SACRAMENTO — The hectoring barks of animal lovers convinced Gov. Arnold Schwarzenegger to reverse himself Friday and keep California's law protecting stray dogs and cats at shelters.
"That's not me. I have three dogs. And of course I grew up with every animal you can think of," said Schwarzenegger, who credited his own daughter for persuading him to change his mind. "I'm an animal lover."
Schwarzenegger's about-face came a day after animal rights groups began besieging the Capitol upon learning that the governor wanted to cut back a six-day holding period for animals at shelters.
To save $14 million, the governor had proposed allowing dogs and cats to be euthanized within 72 hours.
Former state Sen. Tom Hayden, who wrote the law for dogs, cats, birds, rabbits, turtles, potbellied pigs and other creatures trapped at shelters, said if the governor is true to his word, he will call off the dogs.
"It shows that the governor has a disarming ability to confess a mistake and reverse course, which I find in few, if any, politicians," Hayden said.
"So, I'm going to put my barking dogs on their leashes and I'm going to counsel the owners of potbellied pigs to call off their intended assault."
The law requires shelters to hold animals for a minimum of six business days; four days if they stay open on weekends or one night a week. The act also forces people convicted of animal cruelty to pay for veterinary costs and remain pet-free for at least three years. And it requires animal shelters to look for adoptive homes instead of killing wayward pets with haste.
In an interview, Schwarzenegger described himself as a lover of animals who owns three dogs: Sarge, a cockapoo; and Sammy and Spunky, yellow labs.
He said the plan to repeal the six-day holding period was a mistake made when he hastily put together his original budget proposal after taking office last year. "That was an oversight of mine in December when we were trying to put the budget together in two seconds," he said.
Schwarzenegger likened the policy snafu to his aborted attempt last year to cut benefits for the developmentally disabled. He wound up reversing that plan, which would have saved $274 million over 18 months. Both moves, he said Friday, were borne of quickly assembling a $103-billion state budget.
"I came in here Nov. 17 and, all of a sudden, there I was the following week, sitting there, and I was bombarded with a lot of detailed information about the budget, and those two were oversights," he said.
"So there were certain mistakes like this that I made, including for the mentally disabled people. This was one of those things.... So animals will be kept in the shelters for six days and so everything will stay exactly the same. We are not going to take anything away from the shelters."
The governor's aides were talking to animal rights experts Friday afternoon. The groups want to make sure the entire law is retained, not just portions of it, so they are being cautious until the deal is sealed.
The issue over which government agency funds animal shelters has been a controversy since the Hayden Act was signed by former Gov.
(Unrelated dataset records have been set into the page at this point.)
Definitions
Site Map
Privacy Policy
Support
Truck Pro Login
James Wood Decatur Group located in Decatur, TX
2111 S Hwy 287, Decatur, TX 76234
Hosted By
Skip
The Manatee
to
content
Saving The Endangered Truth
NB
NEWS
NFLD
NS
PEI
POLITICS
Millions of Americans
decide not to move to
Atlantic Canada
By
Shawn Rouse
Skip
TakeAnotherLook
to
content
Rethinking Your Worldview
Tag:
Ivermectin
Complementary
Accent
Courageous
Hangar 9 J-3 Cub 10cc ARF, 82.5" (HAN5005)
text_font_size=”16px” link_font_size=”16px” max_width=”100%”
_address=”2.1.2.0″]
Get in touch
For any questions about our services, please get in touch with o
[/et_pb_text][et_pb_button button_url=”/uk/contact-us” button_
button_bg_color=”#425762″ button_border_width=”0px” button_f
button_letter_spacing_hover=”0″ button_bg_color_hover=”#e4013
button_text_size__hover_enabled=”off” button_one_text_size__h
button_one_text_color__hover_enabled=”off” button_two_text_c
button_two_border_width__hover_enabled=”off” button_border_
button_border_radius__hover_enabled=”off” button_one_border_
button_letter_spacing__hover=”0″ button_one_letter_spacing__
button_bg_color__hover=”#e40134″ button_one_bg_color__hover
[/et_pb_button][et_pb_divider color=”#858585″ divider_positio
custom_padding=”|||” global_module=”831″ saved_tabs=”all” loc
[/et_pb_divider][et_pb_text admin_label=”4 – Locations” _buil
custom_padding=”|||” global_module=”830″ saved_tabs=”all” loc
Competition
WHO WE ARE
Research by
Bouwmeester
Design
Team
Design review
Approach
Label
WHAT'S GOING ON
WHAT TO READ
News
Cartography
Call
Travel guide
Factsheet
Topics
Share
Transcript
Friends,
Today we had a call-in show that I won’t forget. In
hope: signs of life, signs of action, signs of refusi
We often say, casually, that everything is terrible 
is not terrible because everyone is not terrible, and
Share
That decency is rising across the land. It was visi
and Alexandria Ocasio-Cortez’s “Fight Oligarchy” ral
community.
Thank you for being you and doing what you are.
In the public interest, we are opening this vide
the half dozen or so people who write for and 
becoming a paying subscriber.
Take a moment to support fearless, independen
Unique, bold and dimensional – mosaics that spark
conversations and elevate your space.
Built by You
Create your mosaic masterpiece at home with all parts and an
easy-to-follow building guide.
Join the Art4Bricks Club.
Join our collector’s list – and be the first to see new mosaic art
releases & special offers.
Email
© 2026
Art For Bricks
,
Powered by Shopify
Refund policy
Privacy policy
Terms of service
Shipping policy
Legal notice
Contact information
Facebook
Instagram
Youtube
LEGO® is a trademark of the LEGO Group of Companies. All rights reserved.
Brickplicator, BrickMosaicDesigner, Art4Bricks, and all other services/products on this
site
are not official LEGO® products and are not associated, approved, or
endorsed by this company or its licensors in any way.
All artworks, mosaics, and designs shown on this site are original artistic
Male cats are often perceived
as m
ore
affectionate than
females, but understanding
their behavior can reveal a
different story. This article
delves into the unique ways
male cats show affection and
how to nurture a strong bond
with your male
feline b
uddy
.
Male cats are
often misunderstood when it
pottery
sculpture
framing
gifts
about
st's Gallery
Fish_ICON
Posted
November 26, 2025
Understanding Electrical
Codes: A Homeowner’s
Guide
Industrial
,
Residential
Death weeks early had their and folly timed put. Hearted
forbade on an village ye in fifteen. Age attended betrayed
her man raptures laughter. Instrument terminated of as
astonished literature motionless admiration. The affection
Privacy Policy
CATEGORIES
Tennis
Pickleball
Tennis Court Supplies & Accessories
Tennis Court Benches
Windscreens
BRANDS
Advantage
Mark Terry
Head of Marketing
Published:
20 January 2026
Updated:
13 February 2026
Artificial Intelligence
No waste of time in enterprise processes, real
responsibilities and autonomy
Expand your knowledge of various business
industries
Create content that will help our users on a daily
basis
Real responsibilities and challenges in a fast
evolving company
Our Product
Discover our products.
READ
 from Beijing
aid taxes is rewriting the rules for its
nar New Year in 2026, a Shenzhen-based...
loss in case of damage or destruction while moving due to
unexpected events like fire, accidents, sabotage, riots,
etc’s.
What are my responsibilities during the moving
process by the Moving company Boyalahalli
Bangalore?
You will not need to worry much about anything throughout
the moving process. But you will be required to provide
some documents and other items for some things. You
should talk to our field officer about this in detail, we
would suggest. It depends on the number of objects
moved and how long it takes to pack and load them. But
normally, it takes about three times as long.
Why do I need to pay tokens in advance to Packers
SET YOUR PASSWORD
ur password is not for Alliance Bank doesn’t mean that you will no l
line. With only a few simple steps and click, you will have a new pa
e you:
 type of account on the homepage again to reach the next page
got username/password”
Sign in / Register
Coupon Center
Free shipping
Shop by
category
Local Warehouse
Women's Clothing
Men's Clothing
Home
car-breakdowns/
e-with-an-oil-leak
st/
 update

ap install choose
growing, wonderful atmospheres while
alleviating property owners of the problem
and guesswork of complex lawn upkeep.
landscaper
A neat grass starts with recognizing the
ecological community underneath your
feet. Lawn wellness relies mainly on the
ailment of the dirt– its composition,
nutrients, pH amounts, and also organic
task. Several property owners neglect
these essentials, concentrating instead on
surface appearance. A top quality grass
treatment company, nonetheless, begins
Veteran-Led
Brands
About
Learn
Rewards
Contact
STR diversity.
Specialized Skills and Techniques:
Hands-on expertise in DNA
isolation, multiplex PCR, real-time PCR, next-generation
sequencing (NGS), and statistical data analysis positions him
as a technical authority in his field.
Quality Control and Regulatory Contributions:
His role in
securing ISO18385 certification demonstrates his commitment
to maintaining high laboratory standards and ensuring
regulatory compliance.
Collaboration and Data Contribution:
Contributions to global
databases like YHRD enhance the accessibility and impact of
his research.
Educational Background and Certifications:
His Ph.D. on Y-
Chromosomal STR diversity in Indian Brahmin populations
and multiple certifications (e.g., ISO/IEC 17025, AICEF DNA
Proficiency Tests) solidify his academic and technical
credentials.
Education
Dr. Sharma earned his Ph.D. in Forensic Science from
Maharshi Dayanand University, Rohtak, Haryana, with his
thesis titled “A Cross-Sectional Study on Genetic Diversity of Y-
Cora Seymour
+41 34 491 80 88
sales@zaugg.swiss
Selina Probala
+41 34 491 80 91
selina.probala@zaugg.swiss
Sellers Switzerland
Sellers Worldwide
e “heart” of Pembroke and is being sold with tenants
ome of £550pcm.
Pete Wilson in 1998. A state commission has ruled that the state owes local governments a total of $79 million for the costs of complying with the Hayden Act over the years, but the final figure remains in dispute.
Schwarzenegger's plan would have allowed shelters to euthanize dogs and cats within 72 hours, regardless of whether the facility was open to the public during those three days. Shelters would have been allowed to kill any other captured animals immediately, an idea that enraged potbellied pig owners, among others.
Despite the governor's reversal, tens of thousands of pets will continue to be euthanized at shelters throughout the state every month.
Los Angeles, for example, puts to death about 34,000 animals a year. They are among the 600,000 pets estimated to die annually in California shelters because owners cannot be found or the animals are vicious or sick.
Jennifer Fearing of United Animal Nations, which organized a protest against Schwarzenegger on Friday, said she was impressed that the governor confessed his mistake so quickly.
She said she was optimistic that the Legislature would remove the governor's proposal from the state budget plan before it was passed.
"I've very relieved and very thankful," Fearing said. "This felt like a mistake all along, but we had to assume otherwise because we didn't have anything to go on."
Throughout the state on Friday, Schwarzenegger's plan had unleashed animal lovers. They said they were like pit bulls on the pant leg of the "pet terminator." His plan, they said, would have caused thousands of dogs and cats to be unnecessarily killed at shelters.
On a lush Capitol lawn that looked like dog heaven, a King Charles spaniel barked Friday as a photographer snapped away at a sign around its neck: "Don't Kill Me, Arnold."